Figure 5. Cardiac Hypertrophy in HDAC9 Mutant Mice

(A and B) HDAC9 mutant mice and wild-type littermates were sacrificed at one and eight months of age and heart weight-to-body weight ratios were determined. Values represent the mean ± standard deviation (SD). N = 5. Scale bar equals 2 mm. (C) Hypersensitivity to TAB. Six-to-eight-week-old mice were subjected to thoracic aortic banding (TAB) or to sham operation. Twenty-one days later, animals were sacrificed and the ratios of left ventricular (LV) mass-to-body weight were determined. At least five mice of each genotype were analyzed. Values represent the mean ± SD.
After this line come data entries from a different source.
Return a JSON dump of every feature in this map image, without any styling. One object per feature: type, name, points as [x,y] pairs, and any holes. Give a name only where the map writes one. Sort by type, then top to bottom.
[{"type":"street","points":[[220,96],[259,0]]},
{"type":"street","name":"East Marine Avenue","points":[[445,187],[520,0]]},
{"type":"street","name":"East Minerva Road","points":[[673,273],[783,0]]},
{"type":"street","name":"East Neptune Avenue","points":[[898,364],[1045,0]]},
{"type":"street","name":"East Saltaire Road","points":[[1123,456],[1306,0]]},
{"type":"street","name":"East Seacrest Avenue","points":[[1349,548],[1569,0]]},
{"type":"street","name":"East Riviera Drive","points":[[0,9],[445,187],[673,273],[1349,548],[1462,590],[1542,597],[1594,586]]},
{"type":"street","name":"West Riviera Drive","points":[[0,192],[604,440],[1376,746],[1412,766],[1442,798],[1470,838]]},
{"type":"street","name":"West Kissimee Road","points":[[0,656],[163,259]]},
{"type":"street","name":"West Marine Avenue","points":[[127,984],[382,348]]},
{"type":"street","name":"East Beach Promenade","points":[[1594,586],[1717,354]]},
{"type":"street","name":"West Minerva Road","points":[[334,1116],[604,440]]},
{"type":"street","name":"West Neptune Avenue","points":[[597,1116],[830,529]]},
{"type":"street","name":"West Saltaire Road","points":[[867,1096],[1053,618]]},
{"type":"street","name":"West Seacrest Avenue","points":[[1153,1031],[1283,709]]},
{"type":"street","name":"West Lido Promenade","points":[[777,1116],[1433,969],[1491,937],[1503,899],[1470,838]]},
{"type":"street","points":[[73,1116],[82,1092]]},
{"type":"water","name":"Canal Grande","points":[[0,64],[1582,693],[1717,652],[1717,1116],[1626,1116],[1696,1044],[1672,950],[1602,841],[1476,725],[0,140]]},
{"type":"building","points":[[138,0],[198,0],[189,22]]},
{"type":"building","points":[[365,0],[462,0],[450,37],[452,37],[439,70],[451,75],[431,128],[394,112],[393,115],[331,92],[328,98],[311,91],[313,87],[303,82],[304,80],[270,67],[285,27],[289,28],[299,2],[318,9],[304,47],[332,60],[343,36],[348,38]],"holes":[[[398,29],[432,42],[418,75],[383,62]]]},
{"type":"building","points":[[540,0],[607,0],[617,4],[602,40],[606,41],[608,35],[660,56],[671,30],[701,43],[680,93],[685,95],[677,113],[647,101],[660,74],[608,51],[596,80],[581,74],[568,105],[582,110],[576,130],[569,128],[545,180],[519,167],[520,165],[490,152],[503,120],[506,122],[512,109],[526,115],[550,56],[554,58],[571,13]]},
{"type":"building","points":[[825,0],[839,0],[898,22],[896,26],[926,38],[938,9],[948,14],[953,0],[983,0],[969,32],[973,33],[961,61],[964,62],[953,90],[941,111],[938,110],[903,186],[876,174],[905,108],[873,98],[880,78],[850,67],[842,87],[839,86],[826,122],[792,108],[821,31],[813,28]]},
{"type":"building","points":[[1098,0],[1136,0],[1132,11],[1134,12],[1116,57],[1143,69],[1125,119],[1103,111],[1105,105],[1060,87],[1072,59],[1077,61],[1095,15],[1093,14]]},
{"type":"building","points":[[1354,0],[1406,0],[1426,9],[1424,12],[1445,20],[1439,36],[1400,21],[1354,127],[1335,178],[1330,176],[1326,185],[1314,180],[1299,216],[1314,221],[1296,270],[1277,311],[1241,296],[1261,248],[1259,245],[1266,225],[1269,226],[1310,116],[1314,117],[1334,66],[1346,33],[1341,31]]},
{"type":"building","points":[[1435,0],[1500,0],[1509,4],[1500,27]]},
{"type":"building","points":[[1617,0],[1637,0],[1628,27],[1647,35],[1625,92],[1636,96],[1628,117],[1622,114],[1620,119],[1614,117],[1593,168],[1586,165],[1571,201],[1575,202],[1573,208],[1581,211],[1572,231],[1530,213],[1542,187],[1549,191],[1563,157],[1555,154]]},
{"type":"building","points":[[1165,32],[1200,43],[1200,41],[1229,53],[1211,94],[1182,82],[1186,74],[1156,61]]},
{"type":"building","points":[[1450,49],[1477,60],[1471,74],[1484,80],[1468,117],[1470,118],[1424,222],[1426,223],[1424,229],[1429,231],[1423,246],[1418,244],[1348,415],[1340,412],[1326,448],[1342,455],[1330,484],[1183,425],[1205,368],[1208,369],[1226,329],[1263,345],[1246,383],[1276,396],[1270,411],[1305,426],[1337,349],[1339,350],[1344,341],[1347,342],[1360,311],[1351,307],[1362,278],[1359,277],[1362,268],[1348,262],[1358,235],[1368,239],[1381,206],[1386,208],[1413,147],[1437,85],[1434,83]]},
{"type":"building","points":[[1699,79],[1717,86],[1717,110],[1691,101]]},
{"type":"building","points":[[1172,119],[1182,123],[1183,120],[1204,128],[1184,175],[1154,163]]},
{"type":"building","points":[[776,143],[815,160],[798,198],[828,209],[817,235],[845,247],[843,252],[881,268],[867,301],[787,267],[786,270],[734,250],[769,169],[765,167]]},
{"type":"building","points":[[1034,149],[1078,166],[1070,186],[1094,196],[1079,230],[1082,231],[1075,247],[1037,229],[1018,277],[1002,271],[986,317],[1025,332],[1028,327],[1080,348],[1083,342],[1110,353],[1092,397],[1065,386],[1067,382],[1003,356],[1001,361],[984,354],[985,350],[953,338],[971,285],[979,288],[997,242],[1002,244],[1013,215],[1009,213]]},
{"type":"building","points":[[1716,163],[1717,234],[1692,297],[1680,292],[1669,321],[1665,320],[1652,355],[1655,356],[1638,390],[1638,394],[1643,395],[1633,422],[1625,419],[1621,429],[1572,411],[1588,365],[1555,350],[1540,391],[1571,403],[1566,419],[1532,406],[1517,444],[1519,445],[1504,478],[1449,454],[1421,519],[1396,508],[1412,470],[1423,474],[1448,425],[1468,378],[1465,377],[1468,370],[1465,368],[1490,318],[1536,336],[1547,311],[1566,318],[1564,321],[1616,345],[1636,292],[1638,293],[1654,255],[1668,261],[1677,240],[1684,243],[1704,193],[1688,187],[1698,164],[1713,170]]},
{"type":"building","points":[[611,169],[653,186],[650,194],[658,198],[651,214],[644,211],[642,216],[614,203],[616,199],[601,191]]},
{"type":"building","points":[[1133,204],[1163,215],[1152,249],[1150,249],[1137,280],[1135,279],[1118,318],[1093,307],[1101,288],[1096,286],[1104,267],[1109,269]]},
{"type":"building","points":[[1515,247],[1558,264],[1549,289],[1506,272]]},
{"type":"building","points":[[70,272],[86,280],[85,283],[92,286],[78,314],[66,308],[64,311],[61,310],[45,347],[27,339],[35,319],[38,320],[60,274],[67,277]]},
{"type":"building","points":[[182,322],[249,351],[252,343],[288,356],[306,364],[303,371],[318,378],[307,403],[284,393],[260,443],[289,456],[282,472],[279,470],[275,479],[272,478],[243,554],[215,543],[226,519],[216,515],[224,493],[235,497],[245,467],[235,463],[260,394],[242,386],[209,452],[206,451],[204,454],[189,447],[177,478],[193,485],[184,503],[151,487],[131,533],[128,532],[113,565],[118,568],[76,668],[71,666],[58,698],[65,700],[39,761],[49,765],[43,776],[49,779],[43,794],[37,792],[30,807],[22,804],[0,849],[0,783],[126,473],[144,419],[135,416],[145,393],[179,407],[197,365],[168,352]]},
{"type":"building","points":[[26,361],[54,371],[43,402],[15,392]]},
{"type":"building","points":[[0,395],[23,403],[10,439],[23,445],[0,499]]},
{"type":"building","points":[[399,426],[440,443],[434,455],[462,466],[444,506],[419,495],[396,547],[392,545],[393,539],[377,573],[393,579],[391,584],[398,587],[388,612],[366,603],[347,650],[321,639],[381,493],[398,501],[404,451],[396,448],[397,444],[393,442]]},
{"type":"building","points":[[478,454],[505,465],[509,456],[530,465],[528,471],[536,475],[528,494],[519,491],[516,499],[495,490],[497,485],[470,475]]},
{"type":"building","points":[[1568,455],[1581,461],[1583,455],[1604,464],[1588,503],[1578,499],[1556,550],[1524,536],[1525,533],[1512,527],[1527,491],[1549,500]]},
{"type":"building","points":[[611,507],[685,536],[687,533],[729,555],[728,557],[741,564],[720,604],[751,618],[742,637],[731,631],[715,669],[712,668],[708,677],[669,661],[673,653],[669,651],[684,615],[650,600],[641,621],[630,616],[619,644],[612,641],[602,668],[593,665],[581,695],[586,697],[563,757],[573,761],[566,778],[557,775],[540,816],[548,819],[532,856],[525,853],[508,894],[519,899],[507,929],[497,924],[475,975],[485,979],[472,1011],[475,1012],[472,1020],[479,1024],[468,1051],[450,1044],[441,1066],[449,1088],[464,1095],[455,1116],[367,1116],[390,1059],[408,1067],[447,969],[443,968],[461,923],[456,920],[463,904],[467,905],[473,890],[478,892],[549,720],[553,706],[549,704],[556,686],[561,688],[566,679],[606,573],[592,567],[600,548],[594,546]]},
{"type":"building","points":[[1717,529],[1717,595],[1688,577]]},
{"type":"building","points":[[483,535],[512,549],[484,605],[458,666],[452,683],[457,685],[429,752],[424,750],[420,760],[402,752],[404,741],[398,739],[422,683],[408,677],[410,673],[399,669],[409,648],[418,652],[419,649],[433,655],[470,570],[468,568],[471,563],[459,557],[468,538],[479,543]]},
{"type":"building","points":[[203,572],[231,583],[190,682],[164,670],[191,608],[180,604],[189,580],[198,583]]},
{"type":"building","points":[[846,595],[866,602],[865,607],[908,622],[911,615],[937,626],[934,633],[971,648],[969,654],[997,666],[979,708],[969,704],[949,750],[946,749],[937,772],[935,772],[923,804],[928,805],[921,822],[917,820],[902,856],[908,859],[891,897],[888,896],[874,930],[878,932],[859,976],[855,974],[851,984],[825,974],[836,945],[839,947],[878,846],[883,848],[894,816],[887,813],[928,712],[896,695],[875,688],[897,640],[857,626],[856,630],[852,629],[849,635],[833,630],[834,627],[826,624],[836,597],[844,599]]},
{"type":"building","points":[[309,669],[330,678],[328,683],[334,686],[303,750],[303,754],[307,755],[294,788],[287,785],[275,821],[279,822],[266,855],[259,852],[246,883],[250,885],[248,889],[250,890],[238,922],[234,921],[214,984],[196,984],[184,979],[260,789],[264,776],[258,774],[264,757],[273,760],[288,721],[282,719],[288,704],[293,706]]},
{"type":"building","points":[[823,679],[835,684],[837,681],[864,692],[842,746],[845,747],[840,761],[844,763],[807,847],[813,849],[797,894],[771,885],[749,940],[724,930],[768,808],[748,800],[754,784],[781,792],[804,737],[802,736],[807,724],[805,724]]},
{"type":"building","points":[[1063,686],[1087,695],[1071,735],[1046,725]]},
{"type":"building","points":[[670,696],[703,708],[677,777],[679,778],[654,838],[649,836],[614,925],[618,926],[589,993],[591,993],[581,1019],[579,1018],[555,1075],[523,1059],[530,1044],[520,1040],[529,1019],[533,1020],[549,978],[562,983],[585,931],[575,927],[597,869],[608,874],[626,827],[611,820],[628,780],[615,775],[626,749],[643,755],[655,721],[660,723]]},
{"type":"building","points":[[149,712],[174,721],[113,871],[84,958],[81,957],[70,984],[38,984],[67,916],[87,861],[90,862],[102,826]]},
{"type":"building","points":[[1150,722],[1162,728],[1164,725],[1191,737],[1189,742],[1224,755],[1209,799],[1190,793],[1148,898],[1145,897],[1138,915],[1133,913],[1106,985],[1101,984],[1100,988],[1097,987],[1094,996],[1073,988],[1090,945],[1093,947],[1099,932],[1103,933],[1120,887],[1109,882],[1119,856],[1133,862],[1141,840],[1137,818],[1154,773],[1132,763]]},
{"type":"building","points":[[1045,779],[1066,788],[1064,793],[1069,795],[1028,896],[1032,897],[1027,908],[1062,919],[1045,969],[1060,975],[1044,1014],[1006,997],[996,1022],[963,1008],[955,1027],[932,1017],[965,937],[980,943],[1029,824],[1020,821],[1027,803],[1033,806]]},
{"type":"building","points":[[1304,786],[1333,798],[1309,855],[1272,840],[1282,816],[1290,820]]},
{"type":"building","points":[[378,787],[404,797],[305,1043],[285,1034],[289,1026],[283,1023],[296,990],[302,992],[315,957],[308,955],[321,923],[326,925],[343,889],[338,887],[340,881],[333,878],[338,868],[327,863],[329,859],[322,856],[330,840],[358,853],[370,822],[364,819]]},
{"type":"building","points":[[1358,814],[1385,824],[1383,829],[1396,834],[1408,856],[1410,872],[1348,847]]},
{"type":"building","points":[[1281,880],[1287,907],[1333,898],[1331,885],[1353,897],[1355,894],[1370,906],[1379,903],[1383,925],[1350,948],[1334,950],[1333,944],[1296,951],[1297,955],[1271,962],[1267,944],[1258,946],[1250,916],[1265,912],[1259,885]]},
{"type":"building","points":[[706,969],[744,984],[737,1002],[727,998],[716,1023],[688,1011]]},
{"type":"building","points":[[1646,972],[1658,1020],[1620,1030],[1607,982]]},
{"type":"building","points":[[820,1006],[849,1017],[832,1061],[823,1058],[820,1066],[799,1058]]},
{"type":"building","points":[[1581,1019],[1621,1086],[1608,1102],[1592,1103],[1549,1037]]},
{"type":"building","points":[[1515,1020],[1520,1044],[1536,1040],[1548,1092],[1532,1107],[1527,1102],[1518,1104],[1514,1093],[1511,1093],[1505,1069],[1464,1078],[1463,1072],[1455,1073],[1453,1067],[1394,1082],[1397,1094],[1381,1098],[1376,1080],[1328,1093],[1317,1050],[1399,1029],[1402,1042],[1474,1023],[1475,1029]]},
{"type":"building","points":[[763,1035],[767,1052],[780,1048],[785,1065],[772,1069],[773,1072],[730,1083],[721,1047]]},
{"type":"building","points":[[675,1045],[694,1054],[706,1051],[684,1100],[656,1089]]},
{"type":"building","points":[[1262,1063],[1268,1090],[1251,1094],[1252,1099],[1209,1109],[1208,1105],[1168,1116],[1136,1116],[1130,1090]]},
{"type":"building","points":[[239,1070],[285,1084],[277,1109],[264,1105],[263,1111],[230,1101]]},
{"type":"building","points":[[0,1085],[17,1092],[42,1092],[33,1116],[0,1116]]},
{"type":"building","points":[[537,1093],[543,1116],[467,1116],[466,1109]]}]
Figure 6. HDAC9 Mutant Mice Are Hypersensitive to Calcineurin-Mediated Hypertrophy

(A) HDAC9 mutant mice were bred with mice harboring the αMHC-calcineurin transgene (Cn-Tg). Hearts from one-month-old mice of the indicated genotype were isolated (top images), sectioned, and stained with H and E (middle and bottom images). The bottom image shows high magnification images of H and E-stained cardiomyocytes from the ventricular septum. Scale bar equals 2 mm for top and middle, 20 μm for bottom. (B) Heart weight-to-body weight ratios of mice of the indicated genotypes were determined at four weeks of age. At least ten mice of each genotype were analyzed. Values represent the mean ± standard deviation. (C) Total RNA was isolated from hearts of mice of the indicated genotype and expression of transcripts for ANF, brain natriuretic peptide (BNP), β-MHC, and GAPDH was determined by Northern blot analysis. The relative abundance of transcripts was quantified and normalized to GAPDH. (D) Wild-type or HDAC9 mutant mice were crossed to transgenic mice harboring a MEF2-dependent LacZ reporter gene. Offspring were bred with Cn-Tg mice. At least two littermates of each genotype were sacrificed at 8 weeks of age and cardiac MEF2 activity was detected by staining for β-galactosidase activity. Scale bar equals 2 mm.

Figure 7. Repression of Cardiac Hypertrophy by Class II HDACs

Class II HDACs (4, 5, 7, and 9) associate with MEF2 and inhibit hypertrophy and the fetal gene program. Stress signals stimulate an HDAC kinase that phosphorylates (P) HDACs at two conserved serine residues. HDAC kinase is also stimulated by calcineurin. When phosphorylated, HDACs bind 14-3-3, dissociate from MEF2, and are exported from the nucleus. Upon release of HDACs, MEF2 is free to associate with histone acetyltransferases (HATs) and to activate downstream target genes that drive a hypertrophic response. MEF2 also interacts with NFAT and GATA transcription factors, which have been implicated in hypertrophic gene expression.